◆ **EXERCISE**:
Take the entries below and reproduce exactly the portion that begins at the line containing "1. raw meat patty at [126, 161, 277, 319]" and ends at the line containing "#2 white perforated", keeping both ends, dropping pictures, and adding nothing else.

Photos with located objects
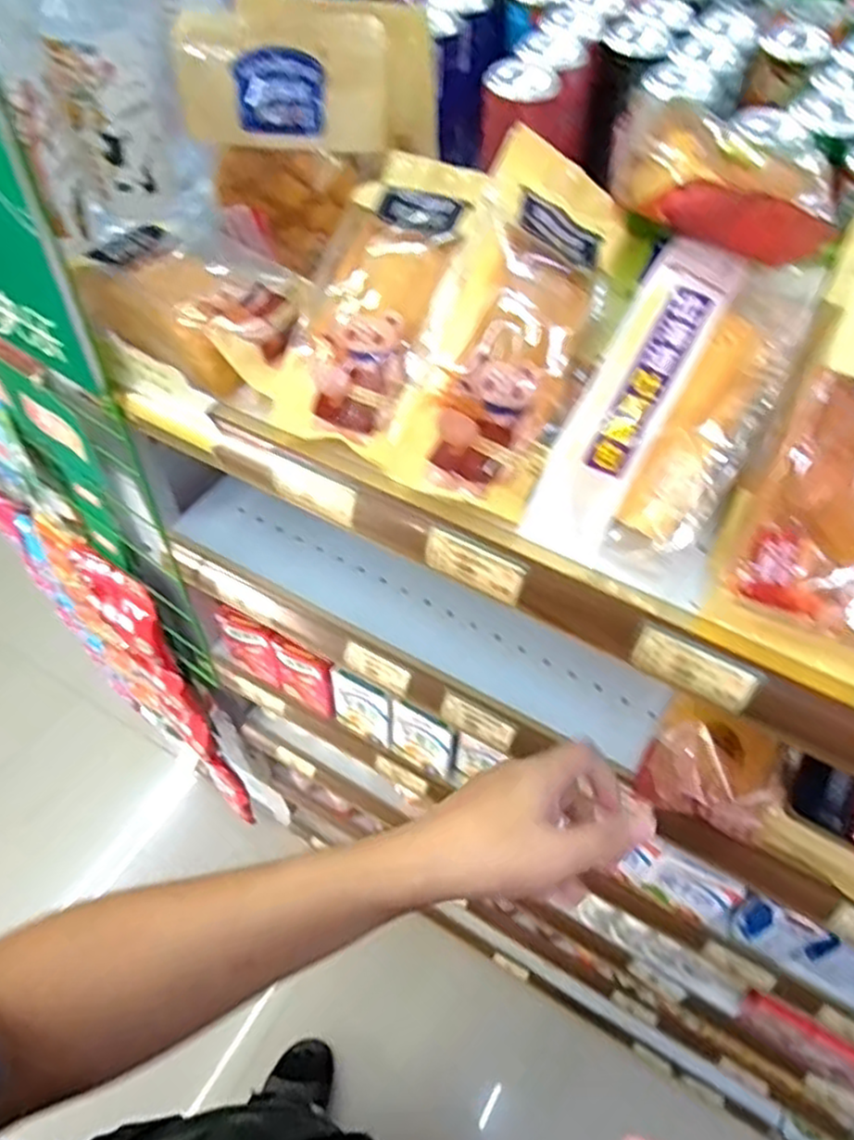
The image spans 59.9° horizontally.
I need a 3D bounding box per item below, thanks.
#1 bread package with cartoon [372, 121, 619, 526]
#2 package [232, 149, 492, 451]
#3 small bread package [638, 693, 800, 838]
[{"bbox_3d":[0.044,-0.142,0.417,0.091,0.056,0.215,17,82,12],"label":"bread package with cartoon"},{"bbox_3d":[-0.032,-0.176,0.462,0.100,0.035,0.205,21,78,15],"label":"package"},{"bbox_3d":[0.199,0.137,0.508,0.087,0.034,0.075,24,86,20],"label":"small bread package"}]

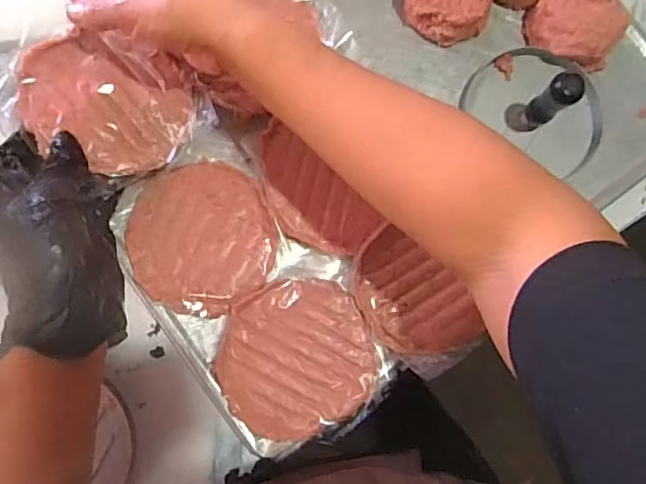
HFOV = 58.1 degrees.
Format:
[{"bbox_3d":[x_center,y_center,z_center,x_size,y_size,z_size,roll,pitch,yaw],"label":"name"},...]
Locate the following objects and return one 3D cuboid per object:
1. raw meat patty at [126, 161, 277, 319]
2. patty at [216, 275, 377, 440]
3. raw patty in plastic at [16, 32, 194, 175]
[{"bbox_3d":[-0.087,-0.003,0.419,0.099,0.008,0.105,1,82,-5],"label":"raw meat patty"},{"bbox_3d":[-0.019,0.082,0.418,0.106,0.016,0.103,1,82,-5],"label":"patty"},{"bbox_3d":[-0.152,-0.096,0.401,0.111,0.024,0.086,18,81,-2],"label":"raw patty in plastic"}]

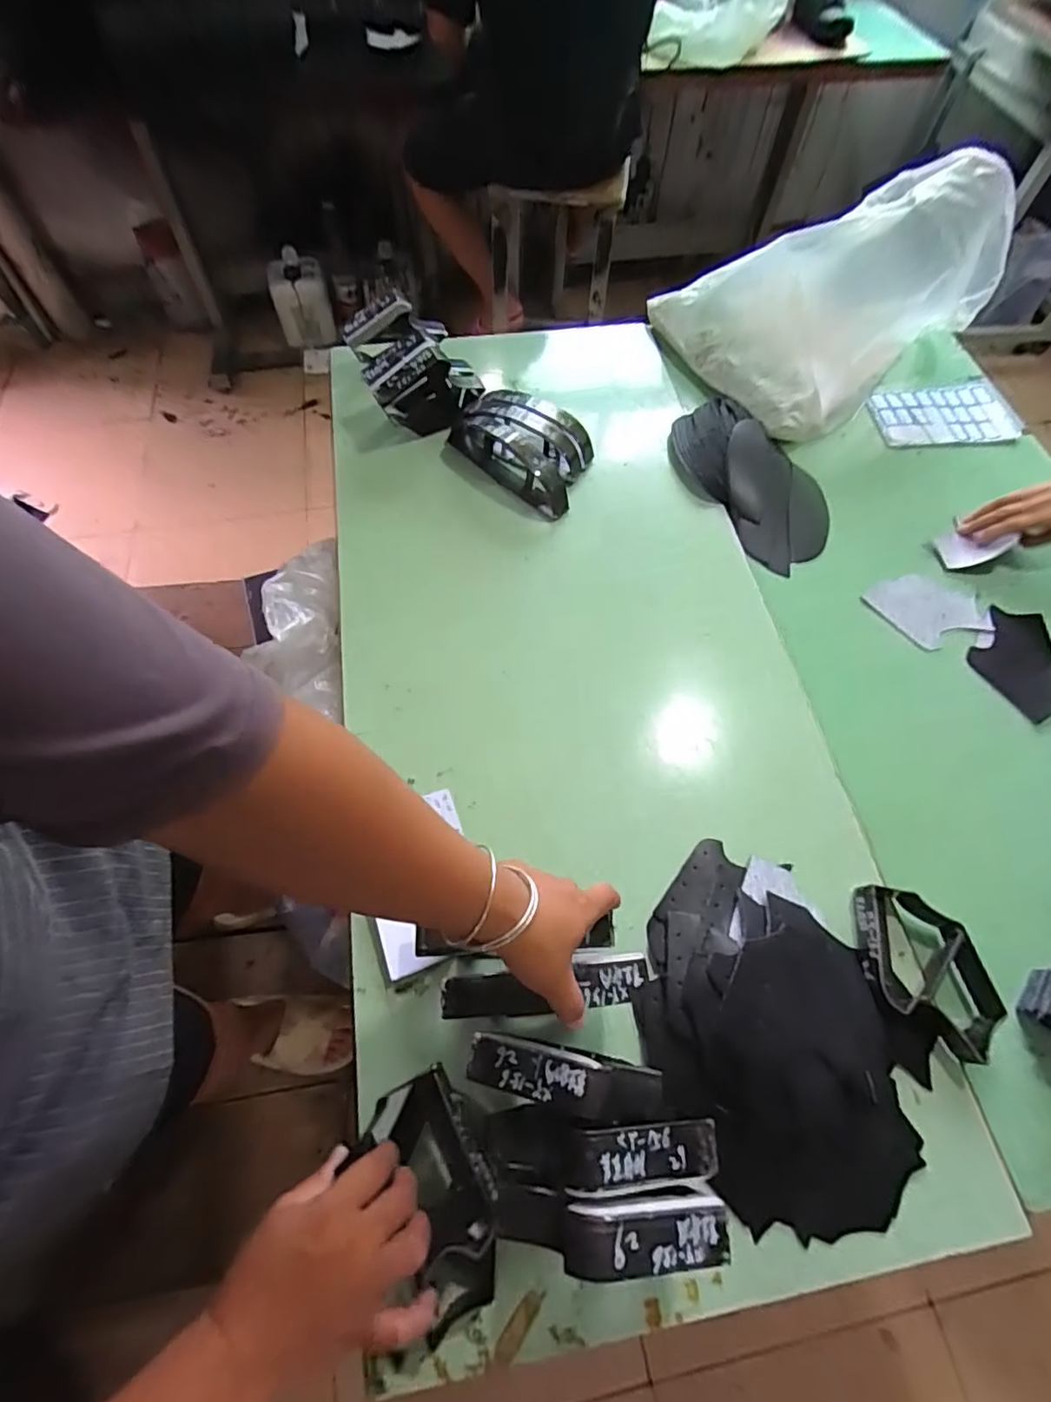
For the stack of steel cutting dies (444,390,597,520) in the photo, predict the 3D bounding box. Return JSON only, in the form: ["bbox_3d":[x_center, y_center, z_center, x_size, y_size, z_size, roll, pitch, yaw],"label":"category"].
[{"bbox_3d":[-0.009,-0.360,0.815,0.210,0.075,0.128,31,68,13],"label":"stack of steel cutting dies"}]

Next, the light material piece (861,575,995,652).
[{"bbox_3d":[0.512,-0.117,0.737,0.130,0.007,0.103,-19,67,-10],"label":"light material piece"}]

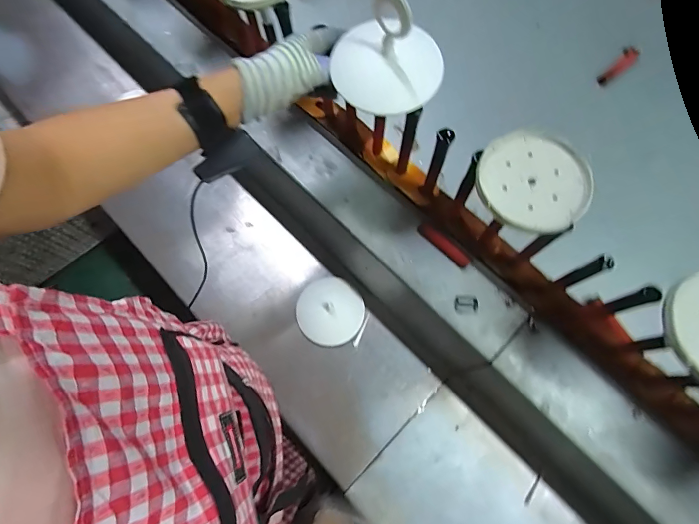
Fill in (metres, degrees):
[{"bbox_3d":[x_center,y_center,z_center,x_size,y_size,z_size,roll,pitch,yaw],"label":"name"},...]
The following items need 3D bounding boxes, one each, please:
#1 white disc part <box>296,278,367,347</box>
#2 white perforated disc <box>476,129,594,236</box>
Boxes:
[{"bbox_3d":[-0.035,0.094,0.700,0.119,0.029,0.118,1,83,-4],"label":"white disc part"},{"bbox_3d":[0.187,-0.085,0.386,0.106,0.012,0.113,0,72,-1],"label":"white perforated disc"}]

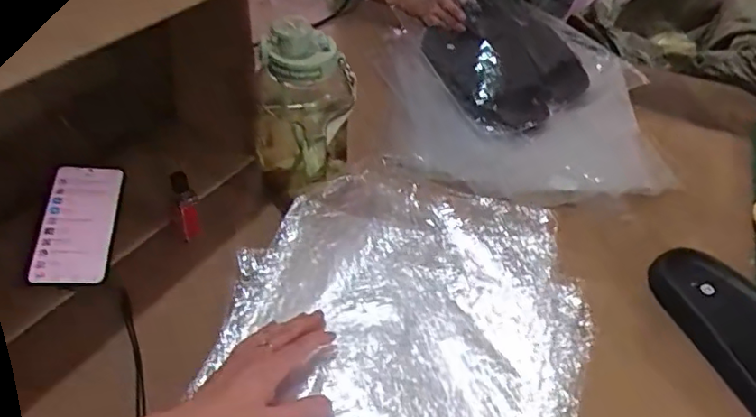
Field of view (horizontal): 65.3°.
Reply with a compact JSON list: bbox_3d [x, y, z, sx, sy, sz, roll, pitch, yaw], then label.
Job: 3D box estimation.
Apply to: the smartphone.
[{"bbox_3d":[-0.326,0.014,0.642,0.073,0.012,0.156,3,51,-15],"label":"smartphone"}]

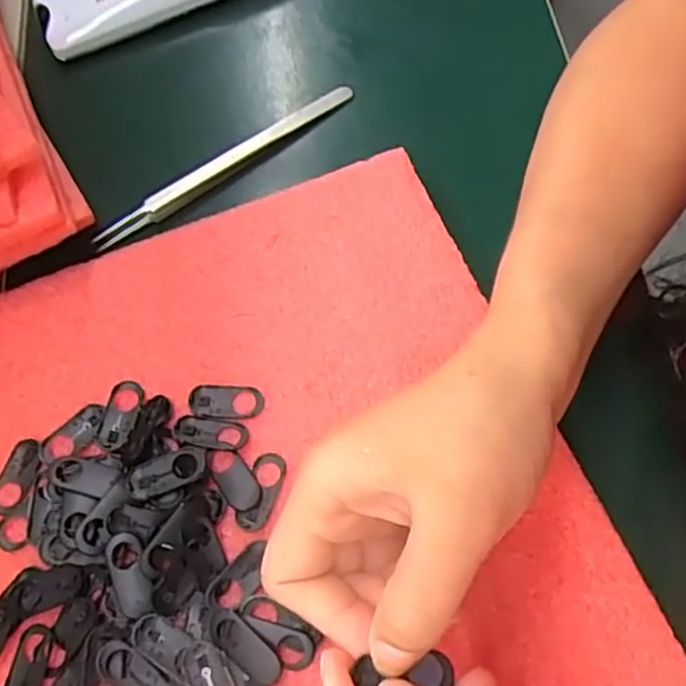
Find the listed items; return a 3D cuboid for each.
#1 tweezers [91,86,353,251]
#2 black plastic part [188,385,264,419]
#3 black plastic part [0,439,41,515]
[{"bbox_3d":[-0.058,-0.091,0.362,0.153,0.013,0.011,-37,68,-11],"label":"tweezers"},{"bbox_3d":[-0.050,0.024,0.300,0.031,0.004,0.015,1,66,6],"label":"black plastic part"},{"bbox_3d":[-0.136,0.055,0.292,0.015,0.004,0.031,17,68,12],"label":"black plastic part"}]

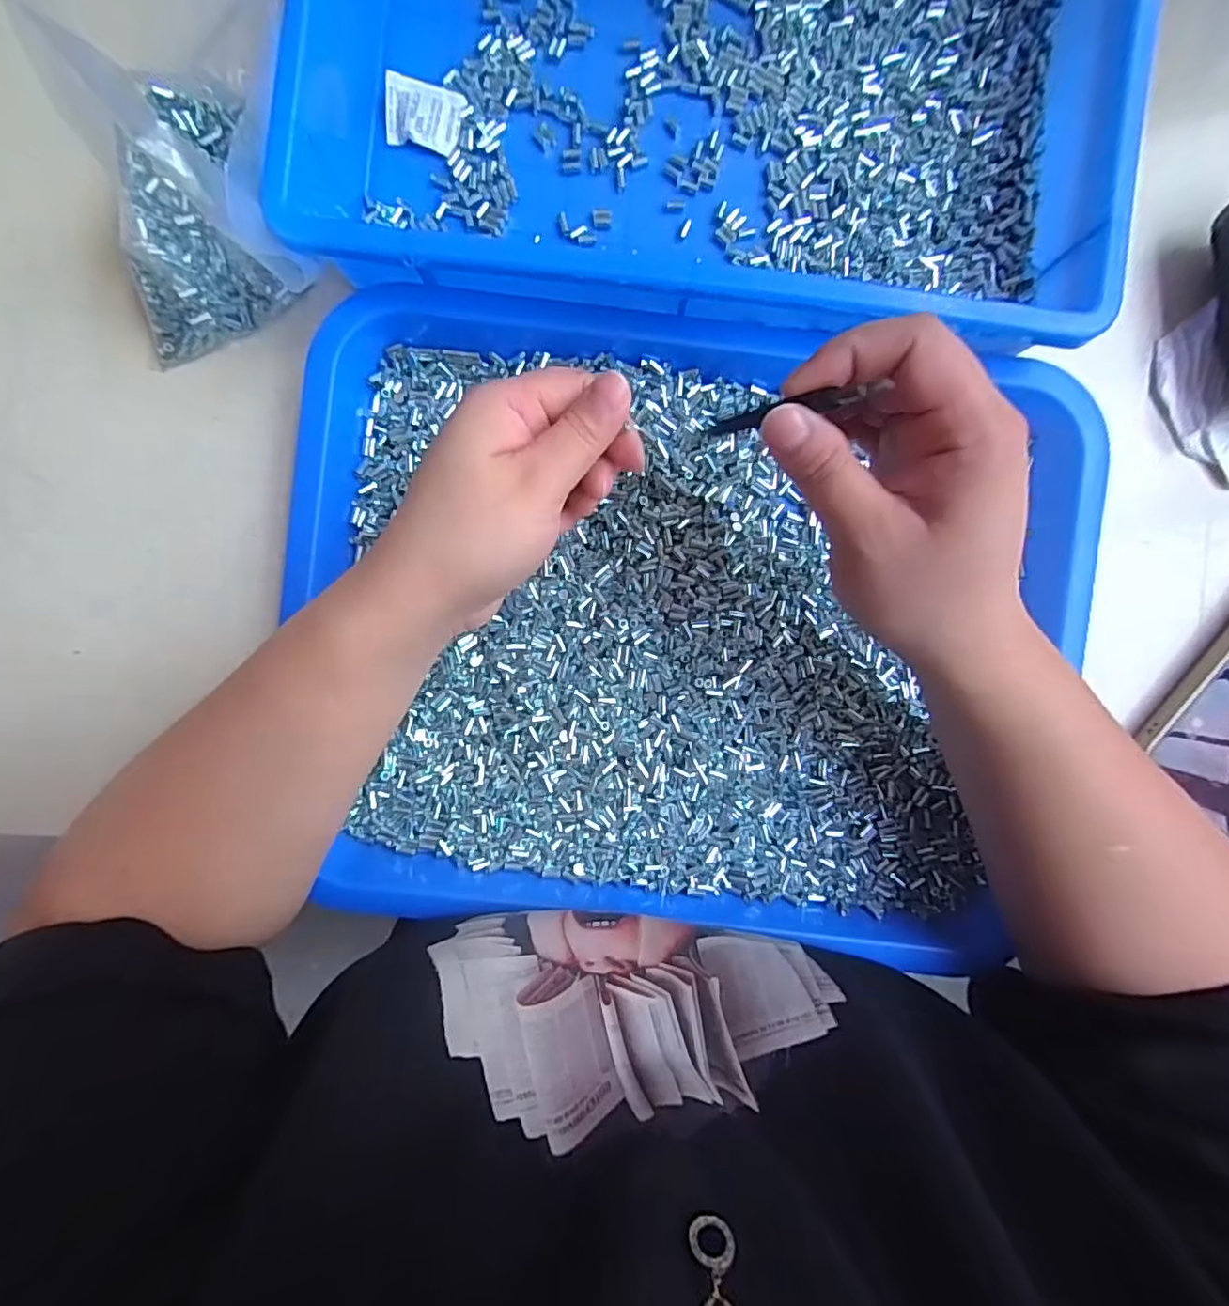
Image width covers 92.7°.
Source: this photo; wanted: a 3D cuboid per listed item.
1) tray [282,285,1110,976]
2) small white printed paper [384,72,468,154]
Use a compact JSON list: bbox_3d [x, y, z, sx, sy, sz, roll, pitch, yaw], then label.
[{"bbox_3d":[0.030,-0.010,0.282,0.370,0.050,0.302,6,92,0],"label":"tray"},{"bbox_3d":[-0.096,-0.272,0.296,0.037,0.007,0.029,11,92,0],"label":"small white printed paper"}]

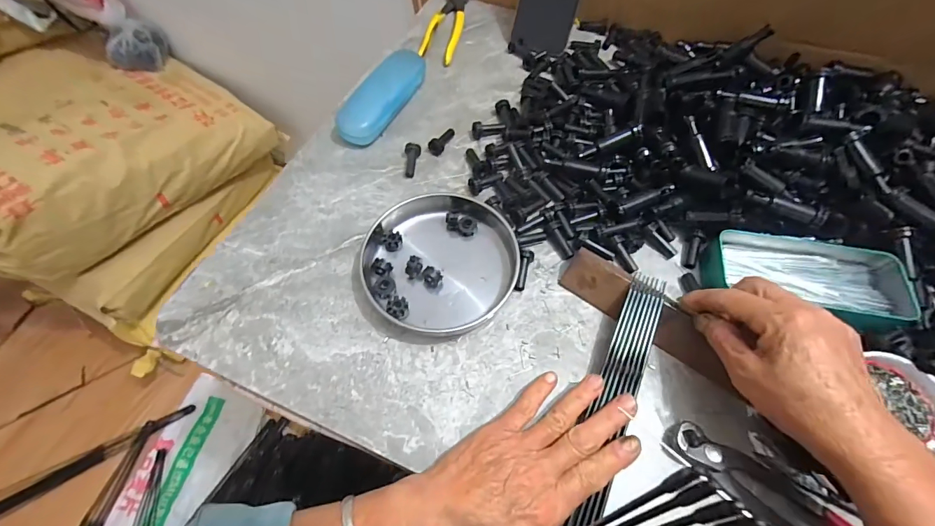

◆ **ANSWER BELOW**:
1. raw meat patty at [126, 161, 277, 319]
2. patty at [216, 275, 377, 440]
3. raw patty in plastic at [16, 32, 194, 175]
[{"bbox_3d":[-0.087,-0.003,0.419,0.099,0.008,0.105,1,82,-5],"label":"raw meat patty"},{"bbox_3d":[-0.019,0.082,0.418,0.106,0.016,0.103,1,82,-5],"label":"patty"},{"bbox_3d":[-0.152,-0.096,0.401,0.111,0.024,0.086,18,81,-2],"label":"raw patty in plastic"}]

For the stack of steel cutting dies (444,390,597,520) in the photo, predict the 3D bounding box. Return JSON only, in the form: ["bbox_3d":[x_center, y_center, z_center, x_size, y_size, z_size, roll, pitch, yaw],"label":"category"].
[{"bbox_3d":[-0.009,-0.360,0.815,0.210,0.075,0.128,31,68,13],"label":"stack of steel cutting dies"}]

Next, the light material piece (861,575,995,652).
[{"bbox_3d":[0.512,-0.117,0.737,0.130,0.007,0.103,-19,67,-10],"label":"light material piece"}]

Fill in (metres, degrees):
[{"bbox_3d":[x_center,y_center,z_center,x_size,y_size,z_size,roll,pitch,yaw],"label":"name"},...]
The following items need 3D bounding boxes, one each, please:
#1 white disc part <box>296,278,367,347</box>
#2 white perforated disc <box>476,129,594,236</box>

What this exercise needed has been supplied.